Margny-lès-Compiègne est une commune française, située dans le département de l'Oise et la région Picardie, et dont les habitants sont nommés Margnotins.
665 hectares pour 16 km de voirie.
Cette superficie comprend notamment : 250 000 m² de jardins et 94 300 m² de terrains d'agrément dont 19 570 m² réservés à la pratique du sport.
Densité : 977 hab./km²
Margny-Lès-Compiègne est un site d’abord préhistorique puis gallo-romain. L’origine du nom de Margny est gallo-romaine, et désigne le domaine d’un dénommé Madrinius. La forme actuelle du nom ne se fixe qu’au XIXe siècle en conservant le vieux mot français « lès » qui signifie : côté, flanc.
Le village naquit au pied d’une côte, entre la « plaine » crayeuse, qui culmine à 101 m et la vallée alluvionnaire de l’Oise, qui s’abaisse à 33 m. La côte de Margny est due à une flexure, abaissement d’axe assez brutal, qui fait plonger la craie de 80 m sous l’Oise pour remonter à Compiègne avant de s’enfoncer sous la forêt. Ce coteau bien exposé, fut propice à la vigne, mais fut remplacé à la fin du XIXe siècle par des vergers et des jardins. Au pied de la flexure s’étend le lit majeur de l’Oise. La rivière s’y étalait en plusieurs bras dans les épaisses alluvions argilo-sableuses où la nappe phréatique affleure en étangs et en mares. Il existait une grande mare dite « de Margny », située sur l’emplacement du parc de la mairie, d’où l’actuel quartier des étangs mérite son nom. Cette prée marécageuse est toujours menacée par les inondations, celles de 1658, 1784, 1926, 1993-94.
Les hauts faits du Moyen Age
Le XVIIe siècle-XVIIIe siècle
Le XIXe siècle et XXe siècle
Le SDAU (Schéma Directeur d’Aménagement et d’Urbanisme) qui s’applique sur la commune a été mise en place en 1973 et a abouti en 1975 à l’élaboration du POS (Plan d’occupation du Sol) de la commune. Le POS définit ainsi Margny : « petite ville tranquille, un peu rurale et agréable avec ses jardins. » La révision du POS, actuellement baptisée PLU entamée en 2000, est fondée avant tout sur la disparition des friches industrielles et économiques mais aussi sur la limitation des immeubles économiques, ainsi que l’aménagent de sites paysagers et de trames vertes. La crise de l’économie locale, industrielle et commerciale a purement touché les ressources de la commune, mais la commune tente d’y remédier avec l’aide de l’ARC (Agglomération de la Région de Compiègne), l’ex SIVOM et l’ex CCRC (Communauté de Communes de la région de Compiègne) issue en 2000.
En 2001, la police municipale délocalise ses locaux pour venir s’installer dans un bâtiment neuf situé dans le parc de la Mairie. Leurs voisins sont la maison des jeunes et des associations. En 2006-2007, l’actuel Maire de Margny, M. Bernard HELLAL, développe sa commune à l’image d’une « ville à la campagne » pour reprendre son expression.
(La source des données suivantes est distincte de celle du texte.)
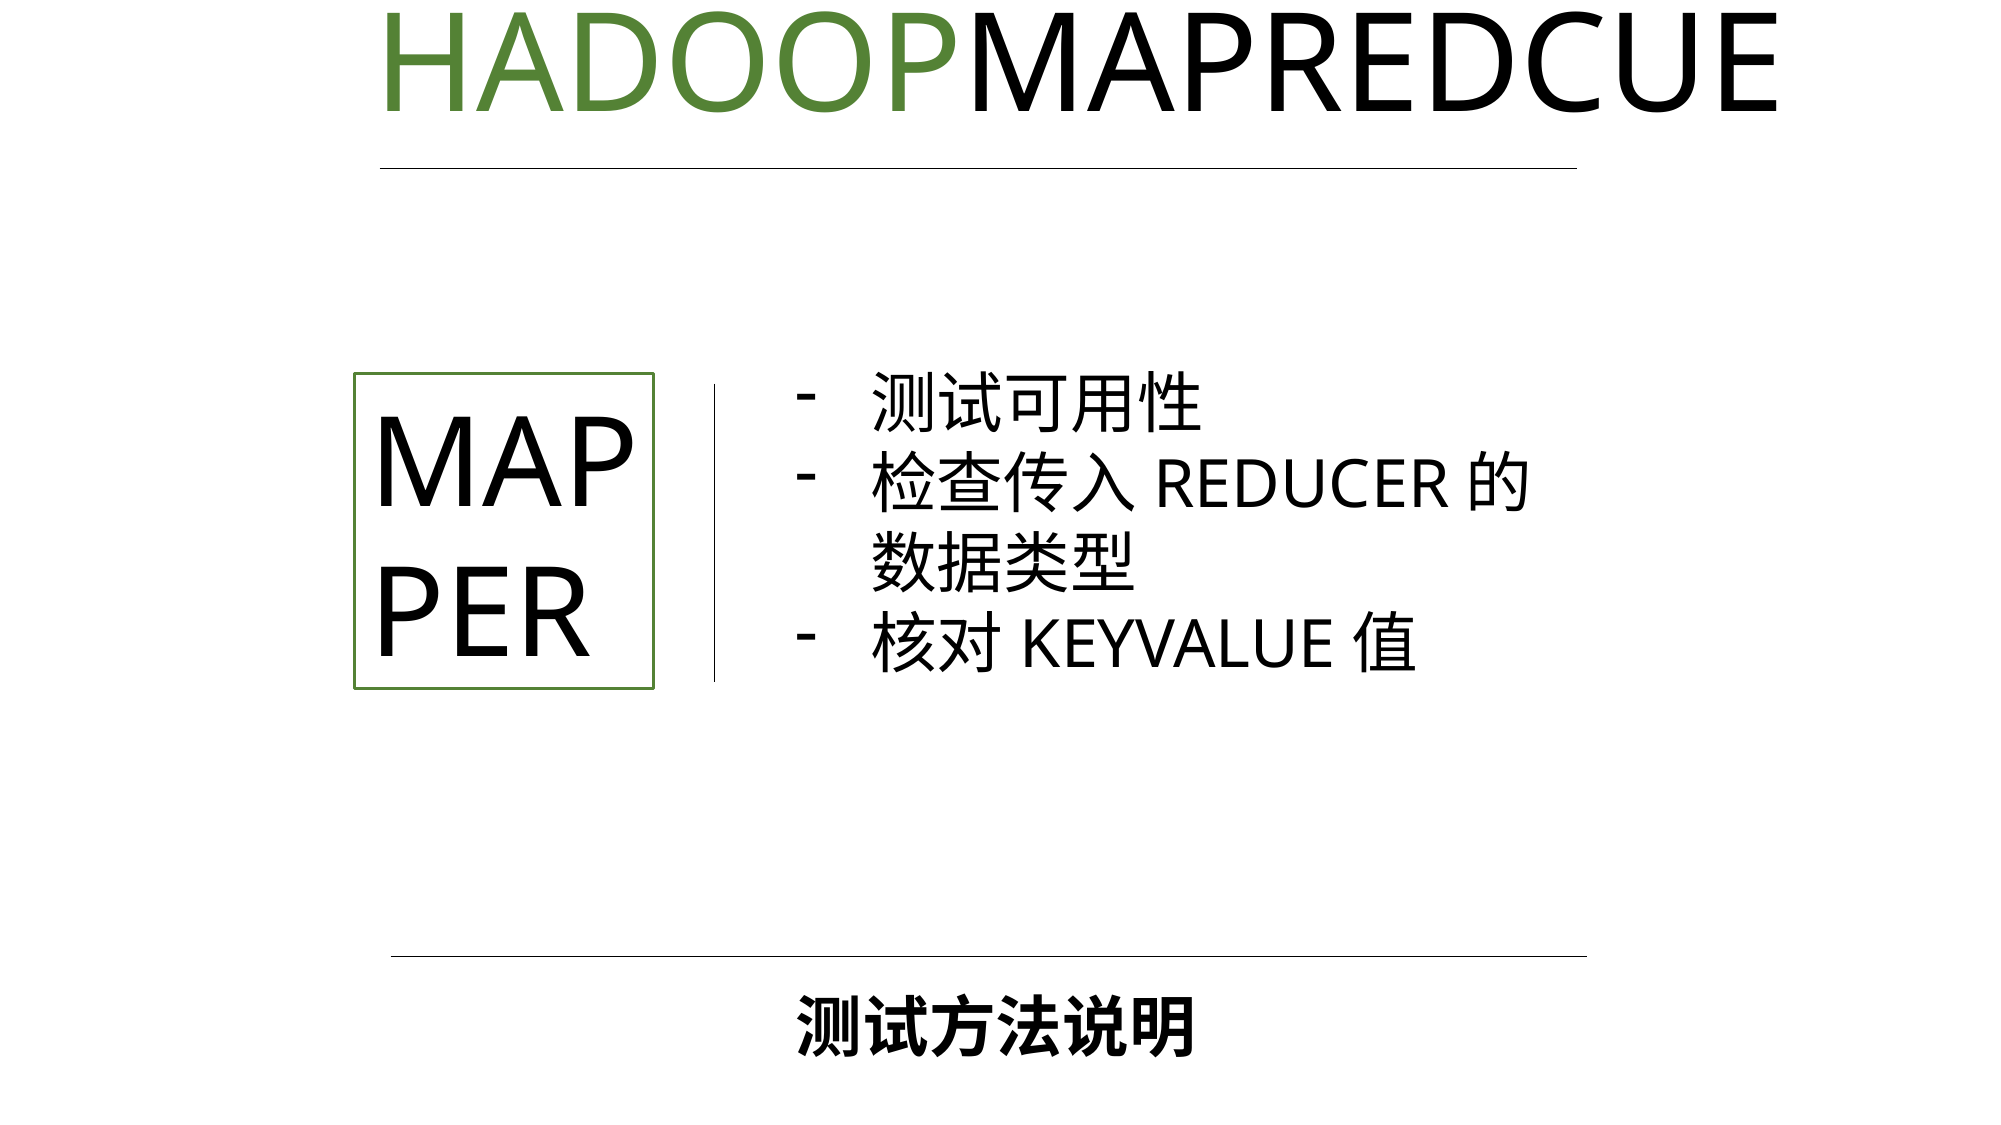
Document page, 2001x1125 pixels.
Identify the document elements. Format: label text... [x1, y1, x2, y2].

title HADOOPMAPREDCUE [359, 0, 1860, 314]
subtitle 测试方法说明 [780, 977, 1224, 1084]
text_box 测试可用性 检查传入REDUCER的数据类型 核对KEYVALUE值 [780, 353, 1605, 689]
text_box MAP PER [354, 373, 654, 689]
Le village de Margny fut d’abord linéaire, le long de la rue des Gouttes d’or prolongée en amont par la ruelle des Gouttes d’or. Le cœur du village se situe dans la rue des Gouttes d’or autrefois appelé rue de l’Église (nommé selon l’église Saint-Pierre, démolie). Puis le village se développe à une croisée de chemins : rue de la République et Avenue Raymond Poincaré. Ces 2 chemins coupent transversalement l’avenue Octave Butin, aménagée comme route royale en 1772-82. À partir de la seconde moitié du XIXe siècle, Margny-Lès-Compiègne prit l’aspect d’un faubourg, mais très aéré avec beaucoup de maisons en briques. La construction du chemin en fer y contribua pour beaucoup, atteignit Margny en 1847. La voie ferrée forma une sorte de barrage qui double celui naturel de l’Oise.
Aujourd’hui, la rue Octave Butin continue à être l’axe central interne à la commune, à partir duquel sont irrigués les différents quartiers. Cette rue a un rôle d’organisation interne des déplacements routiers, cycle et piétonne. L’avenue Octave Butin a donc les fonctions essentielles de centralité, mixité, accessibilité des services et dessertes.